Hemp seed oil is extracted from the seeds of the hemp plant. The seeds are cold pressed, similar to the way olive oil is made. Once oil is extracted from the seed, it’s stored in a cool, dark place for processing and shipping.

How Is It Used?

Hemp seed oil can be used as a culinary oil to enhance flavor and may be drizzled on vegetables or made into salad dressings. It can also be taken straight from the spoon as a dietary supplement, as it’s found to be rich in polyunsaturated omega-3 and omega-6 fatty acids, according to the American Oil Chemists Society (AOCS).

Hemp seed oil also has a variety of industrial uses, such as paints, varnishes and other coating materials, due to its drying properties. The oil is also used in plastic flooring, such as linoleum.

Potential Benefits

Potential benefits of hemp seed oil include boosting omega intake, thanks to the oil’s unique composition of a 3-to-1 ratio of omega-6 (linoleic) to omega-3 (alpha-linolenic) essential fatty acids. In general, a diet rich in omega-3 and omega-6 fatty acids contributes to skin health, cardiovascular health, maintaining healthy blood pressure and reducing pain and inflammation, as well as potentially reducing some PMS symptoms like breast tenderness.

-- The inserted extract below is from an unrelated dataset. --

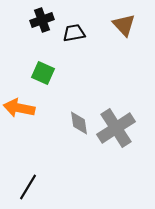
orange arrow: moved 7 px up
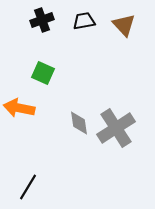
black trapezoid: moved 10 px right, 12 px up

The dense nutritional profile of hemp seed oil also includes:

  • Antioxidants, such as vitamin E
  • Omega-3, omega-6 and omega-9
  • Carotene
  • Chlorophyll
  • Calcium
  • Sulfur
  • Magnesium
  • Potassium
  • Phosphorus
  • Zinc
  • Iron

Potential Risks and Side Effects

Hemp seed oil’s composition of fats can cause the oil to go rancid easily. A relatively low flash point—the temperature at which a liquid will vaporize or ignite when exposed to an open flame—also means it’s unsuitable for frying and is best consumed raw when fresh.

This oil is also difficult to store. Due to its fatty acid make-up, hemp seed oil is at risk of going rancid (oxidative deterioration), meaning it degrades when exposed to oxygen, according to the European Journal of Lipid Science and Technology.

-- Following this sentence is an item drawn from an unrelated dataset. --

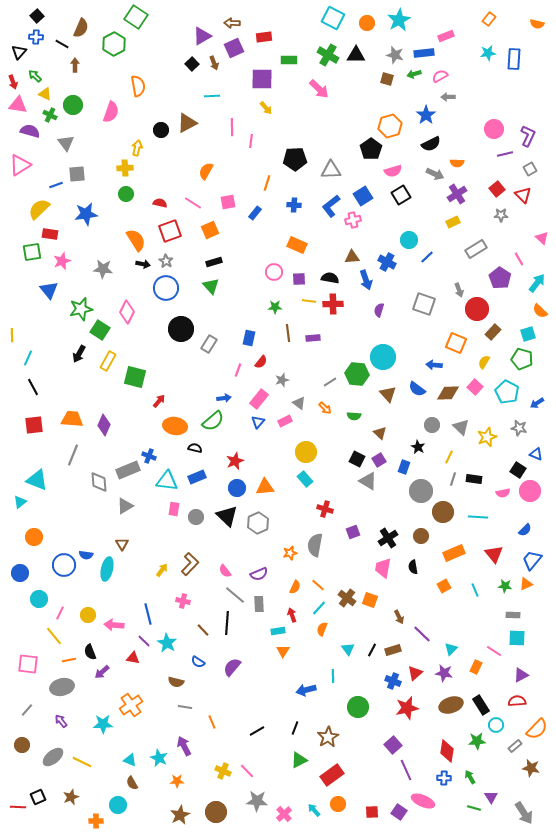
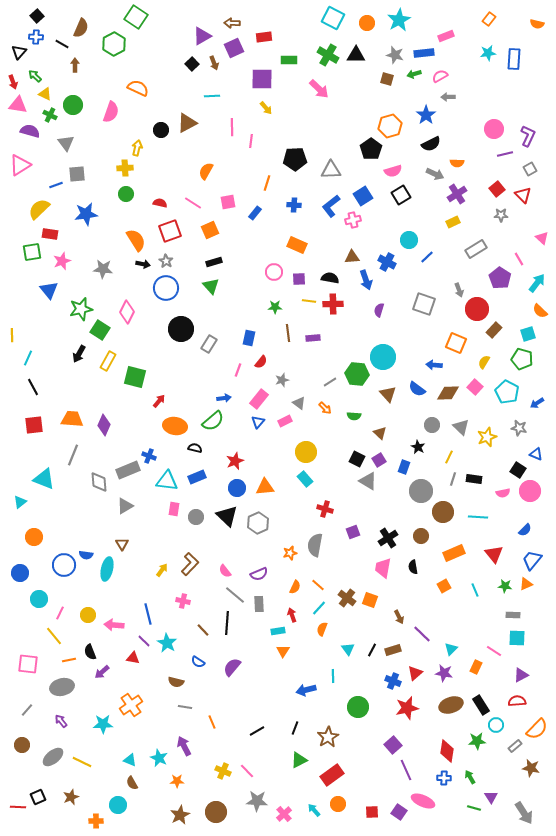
orange semicircle at (138, 86): moved 2 px down; rotated 55 degrees counterclockwise
brown rectangle at (493, 332): moved 1 px right, 2 px up
cyan triangle at (37, 480): moved 7 px right, 1 px up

For best use, hemp seed oil should be used at temperatures below 300 degrees Fahrenheit (150 degrees Celsius), and is best stored in the refrigerator or freezer after opening due to its short shelf life.

What Is CBD Oil?

CBD is one of the most abundant active constituents of the cannabis plant. It’s a non-psychoactive isomer of THC—meaning it won’t result in the intoxicating, “high” sensation. It’s derived from the leaves, stalks and flowers of hemp and cannabis plants, but as the legality of cannabis is still controversial in some places, most CBD oils are extracted from hemp plants.

“CBD is a plant compound found in cannabis sativa—both hemp and cannabis,” says Yvonne Perez Emerson, an herbalist and the founder of Make and Mary, a CBD boutique in Portland, Oregon. There are thought to be at least 100 unique compounds found in hemp known as cannabinoids, of which CBD is the second most abundant. Cannabinoids are chemical compounds that interact with the body’s central regulatory system (endocannabinoid system), which manages the body’s homeostasis (physiological balance) among bodily processes such as appetite, mood, memory, sleep, and immune system functions, adds Emerson.

They can be either consumed as phytocannabinoids found intrinsically within CBD products or produced naturally by the body (endocannabinoids). When ingested, CBD oil can help the brain and body by interacting with the endocannabinoid system and neurotransmitters that impact inflammation, pain, mood regulation and stress response.